Last night a close friend said: ‘Ed was a really bright boy with everything to live for. ‘Exam stress may have played a part in what happened but there are a lot of different pressures in student life and it is impossible to know.’ (from ‘Student worried over exams found hanged in woods’, Daily Mail, 29 May 2007)
Being ‘exceptionally clever’ is certainly no reason why an undergraduate should not be stressed about a university exam. He may have needed to do exceptionally well in order to proceed to the sort of exceptional and rarely obtainable career which he needed to have.
Those who are not exceptionally clever are much more likely to feel that, whatever their exam results, they will be able to get by in whatever sort of life is available to them in modern society.
It has been recognised by authorities other than me that the correlation of academic success with IQ breaks down at the highest levels of IQ. It is also recognised (but as far as I know only by me and other people here) that those with the highest IQs may have the greatest need for careers that can only be obtained by the highest academic success (and not necessarily even then).
It is also recognised (by me) that high IQ arouses hostility and it is easy for teachers and tutors to use their hostility in ways that are very effective in damaging a person’s prospects.

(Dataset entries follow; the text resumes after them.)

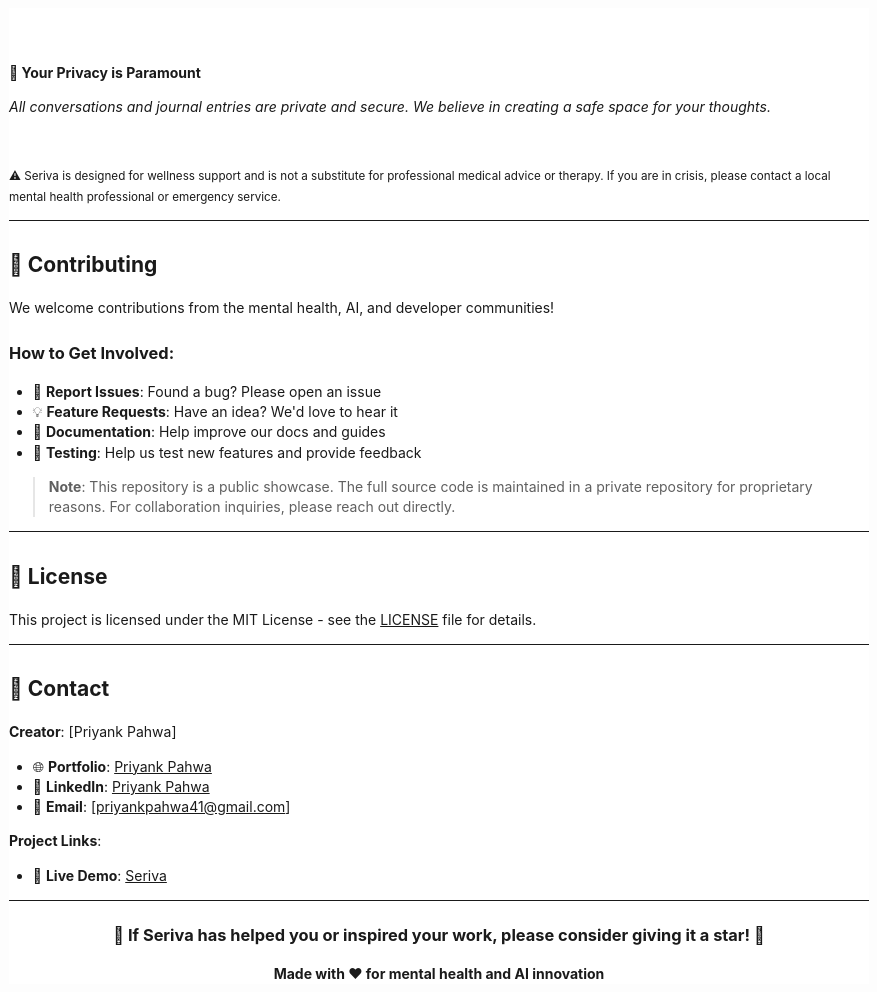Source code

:   <br><br>
  
  <p><strong>🔐 Your Privacy is Paramount</strong></p>
  <p><em>All conversations and journal entries are private and secure. We believe in creating a safe space for your thoughts.</em></p>
  
  <br>
  
  <p><small>⚠️ Seriva is designed for wellness support and is not a substitute for professional medical advice or therapy. If you are in crisis, please contact a local mental health professional or emergency service.</small></p>
  
</div>

---

## 🤝 Contributing

We welcome contributions from the mental health, AI, and developer communities! 

### How to Get Involved:
- 🐛 **Report Issues**: Found a bug? Please open an issue
- 💡 **Feature Requests**: Have an idea? We'd love to hear it
- 📖 **Documentation**: Help improve our docs and guides
- 🧪 **Testing**: Help us test new features and provide feedback

> **Note**: This repository is a public showcase. The full source code is maintained in a private repository for proprietary reasons. For collaboration inquiries, please reach out directly.

---

## 📄 License

This project is licensed under the MIT License - see the [LICENSE](LICENSE) file for details.

---

## 📧 Contact

**Creator**: [Priyank Pahwa]
- 🌐 **Portfolio**: [Priyank Pahwa](https://priyank-0401.github.io/priyankpahwa/)
- 💼 **LinkedIn**: [Priyank Pahwa](https://linkedin.com/in/priyankpahwa41)
- 📧 **Email**: [priyankpahwa41@gmail.com]

**Project Links**:
- 🚀 **Live Demo**: [Seriva](https://seriva.vercel.app)


---

<div align="center">
  <h3>🌟 If Seriva has helped you or inspired your work, please consider giving it a star! 🌟</h3>
  
  **Made with ❤️ for mental health and AI innovation**
</div>
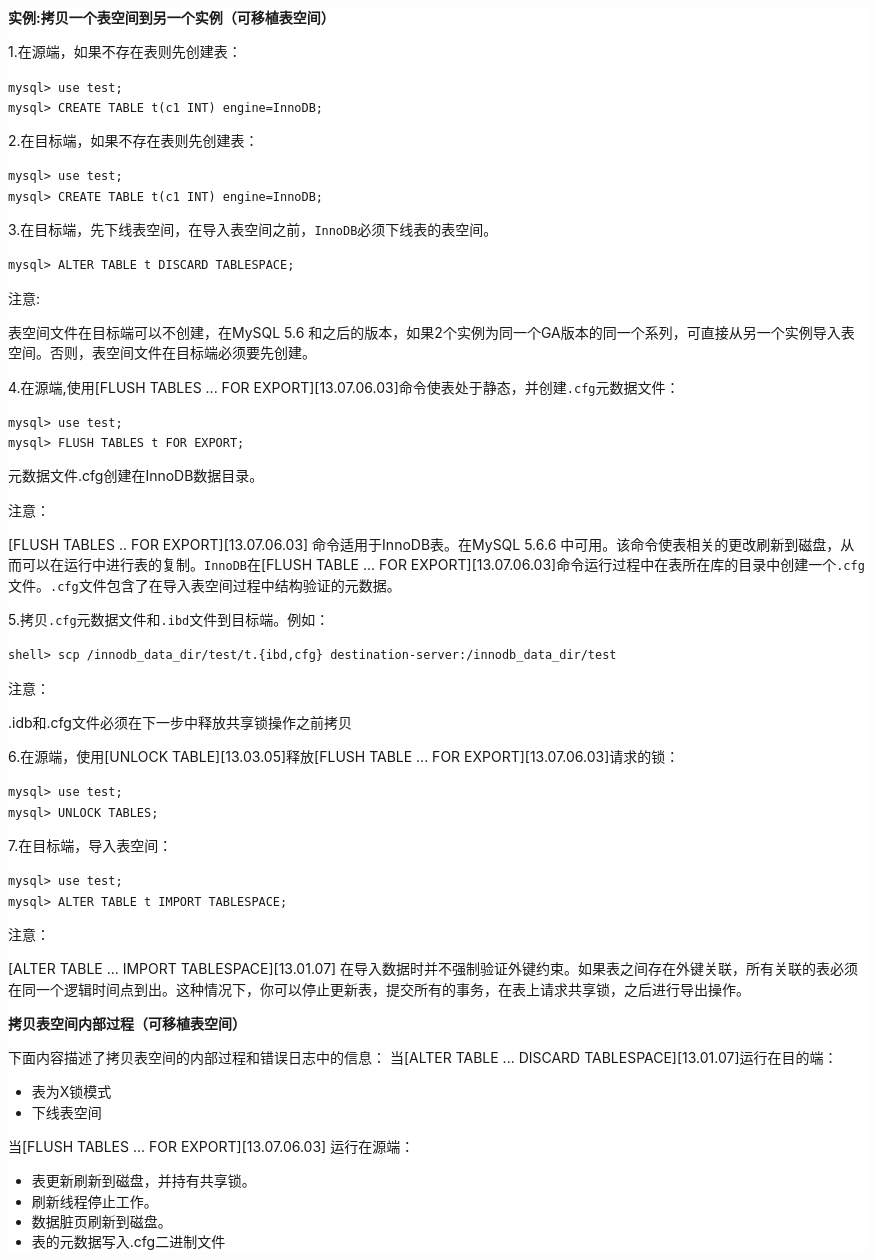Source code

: <b>实例:拷贝一个表空间到另一个实例（可移植表空间）</b>

1.在源端，如果不存在表则先创建表：
	
	mysql> use test;
	mysql> CREATE TABLE t(c1 INT) engine=InnoDB;
2.在目标端，如果不存在表则先创建表：

	mysql> use test;
	mysql> CREATE TABLE t(c1 INT) engine=InnoDB;
3.在目标端，先下线表空间，在导入表空间之前，`InnoDB`必须下线表的表空间。
	
	mysql> ALTER TABLE t DISCARD TABLESPACE;
注意:

表空间文件在目标端可以不创建，在MySQL 5.6 和之后的版本，如果2个实例为同一个GA版本的同一个系列，可直接从另一个实例导入表空间。否则，表空间文件在目标端必须要先创建。

4.在源端,使用[FLUSH TABLES ... FOR EXPORT][13.07.06.03]命令使表处于静态，并创建`.cfg`元数据文件：

	mysql> use test;
	mysql> FLUSH TABLES t FOR EXPORT;
元数据文件.cfg创建在InnoDB数据目录。

注意：

  [FLUSH TABLES .. FOR EXPORT][13.07.06.03] 命令适用于InnoDB表。在MySQL 5.6.6 中可用。该命令使表相关的更改刷新到磁盘，从而可以在运行中进行表的复制。`InnoDB`在[FLUSH TABLE ... FOR EXPORT][13.07.06.03]命令运行过程中在表所在库的目录中创建一个`.cfg`文件。`.cfg`文件包含了在导入表空间过程中结构验证的元数据。

5.拷贝`.cfg`元数据文件和`.ibd`文件到目标端。例如：

	shell> scp /innodb_data_dir/test/t.{ibd,cfg} destination-server:/innodb_data_dir/test
注意：
 
   .idb和.cfg文件必须在下一步中释放共享锁操作之前拷贝

6.在源端，使用[UNLOCK TABLE][13.03.05]释放[FLUSH TABLE ... FOR EXPORT][13.07.06.03]请求的锁：

	mysql> use test;
	mysql> UNLOCK TABLES;
7.在目标端，导入表空间：

	mysql> use test;
	mysql> ALTER TABLE t IMPORT TABLESPACE;
注意：

[ALTER TABLE ... IMPORT TABLESPACE][13.01.07] 在导入数据时并不强制验证外键约束。如果表之间存在外键关联，所有关联的表必须在同一个逻辑时间点到出。这种情况下，你可以停止更新表，提交所有的事务，在表上请求共享锁，之后进行导出操作。

<b>拷贝表空间内部过程（可移植表空间）</b>

下面内容描述了拷贝表空间的内部过程和错误日志中的信息：
当[ALTER TABLE ... DISCARD TABLESPACE][13.01.07]运行在目的端：

* 表为X锁模式
* 下线表空间

当[FLUSH TABLES ... FOR EXPORT][13.07.06.03] 运行在源端：

* 表更新刷新到磁盘，并持有共享锁。
* 刷新线程停止工作。
* 数据脏页刷新到磁盘。
* 表的元数据写入.cfg二进制文件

Why was this undergraduate, if really exceptional, at Bristol instead of Oxford or Cambridge, and taking his degree at so late an age? This suggests that his life may already have gone seriously wrong in the same way that mine did, although it is unlikely that he was so extreme a case.
He had been at Bedales public school, and we know that people from public schools are discriminated against. Perhaps that was why he was not at Oxford or Cambridge. And perhaps his tutors wanted to make him feel “challenged” (or, rather, undermined).
The fact that a “close friend” finds it “impossible to know” what he was stressed about is not particularly enlightening either way. My closest “friends” at Somerville had no insight whatever into my position when I was thrown out with a second-class degree. After that had happened their remarks were extremely misleading, if not positively slanderous.